The hardest part of all this will be the Loop-D-Loop. The track that I built had one, and it took me a /very/ long time to get this to work. But be patient! It is possible, I promise! Again, remember that the ball will always try to move in a straight line. Unfortunately, Loop-D-Loops require that the ball shift over to the side a bit (because it would be hard for the track to go through itself). The biggest problem you will probably have is that the ball will fall off the track and go to one side or the other. Just keep tweaking the track so that there's always some track in between the ball and where it's heading.
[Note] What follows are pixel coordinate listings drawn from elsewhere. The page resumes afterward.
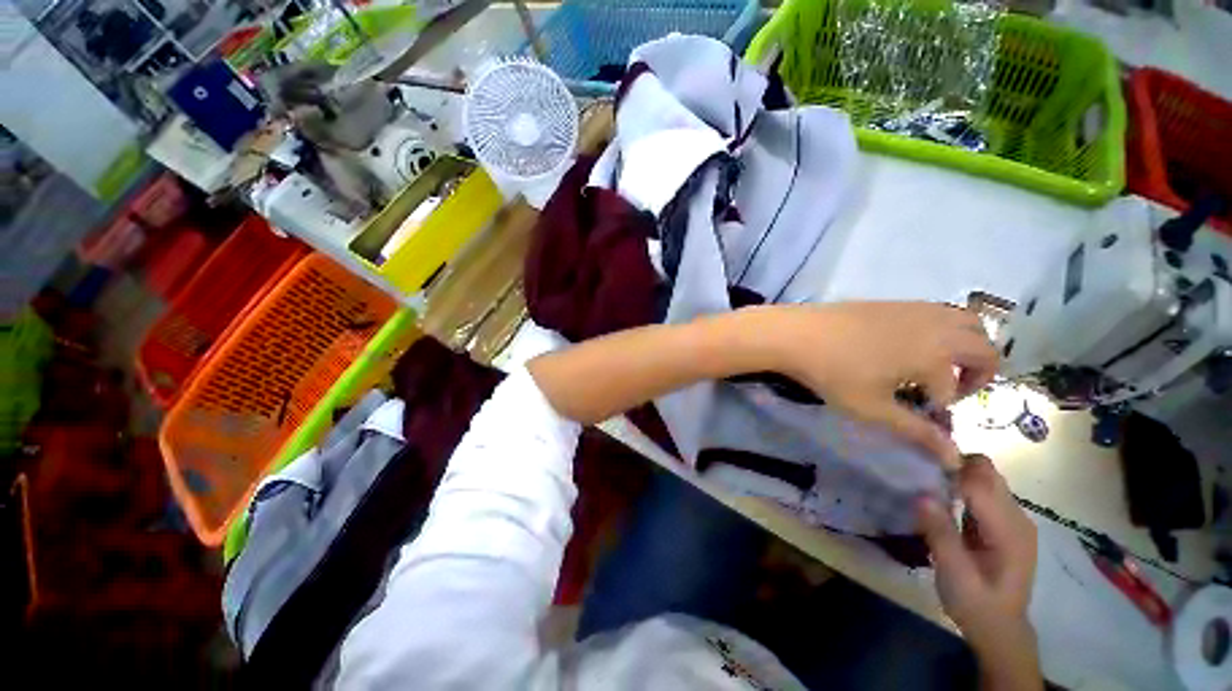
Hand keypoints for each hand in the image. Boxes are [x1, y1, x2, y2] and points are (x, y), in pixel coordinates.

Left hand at [772, 302, 996, 466]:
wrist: (796, 334)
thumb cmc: (833, 373)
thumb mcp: (874, 408)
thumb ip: (917, 432)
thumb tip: (954, 459)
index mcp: (937, 353)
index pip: (953, 391)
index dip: (941, 411)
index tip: (921, 419)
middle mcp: (938, 325)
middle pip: (984, 346)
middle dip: (978, 374)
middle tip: (947, 392)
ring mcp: (916, 309)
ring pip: (967, 322)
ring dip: (967, 346)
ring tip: (935, 367)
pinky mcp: (895, 302)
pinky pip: (939, 312)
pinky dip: (945, 329)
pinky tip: (911, 347)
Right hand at [918, 456, 1040, 689]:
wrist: (1000, 629)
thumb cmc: (976, 604)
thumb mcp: (954, 575)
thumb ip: (941, 534)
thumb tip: (921, 495)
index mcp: (1008, 531)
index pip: (981, 482)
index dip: (950, 468)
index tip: (917, 463)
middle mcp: (1017, 518)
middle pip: (988, 473)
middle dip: (955, 465)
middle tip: (920, 472)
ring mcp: (1013, 520)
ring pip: (987, 478)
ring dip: (958, 474)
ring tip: (927, 482)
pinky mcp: (1005, 524)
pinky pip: (985, 492)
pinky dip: (963, 486)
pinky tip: (943, 498)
The other tough thing about Loop-D-Loops is that the ball has to be moved up, against gravity. This means that the ball has to be going very fast when it starts it. You can make sure this happens by making a tall hill in the track right before the Loop-D-Loop. Rolling down this will give the ball a lot of speed. Once you get the Loop-D-Loop to the point where the ball doesn't fall off to one side, it will probably just fall straight down from the top of the loop. If this happens, it means that the ball isn't going fast enough. So make the hill before it even taller.

Most importantly, be patient. I would be very surprised if your track works perfectly the first time. Just keep adjusting it until it does work. If there's a problem spot, you can run the ball through it over and over again until you've figured out how to fix it. Good luck!

-Tamara

(republished on 07/19/06)

Follow-Up #1: Roller Coaster Kits

Q:
Tamara, in the tennis ball enginering page, u talk about that rollercoaster with small metal balls. do u remember what the brand name of it was?
- bryan
A:
Bryan -

The kit that I had was the Spacewarp coaster kit made by a company called Bandai. I know that they don't make the Spacewarp kit anymore, but they may have other coaster kits. There's also a coaster kit made by K'nex that is supposed to be pretty good - and it would probably be a lot easier to find.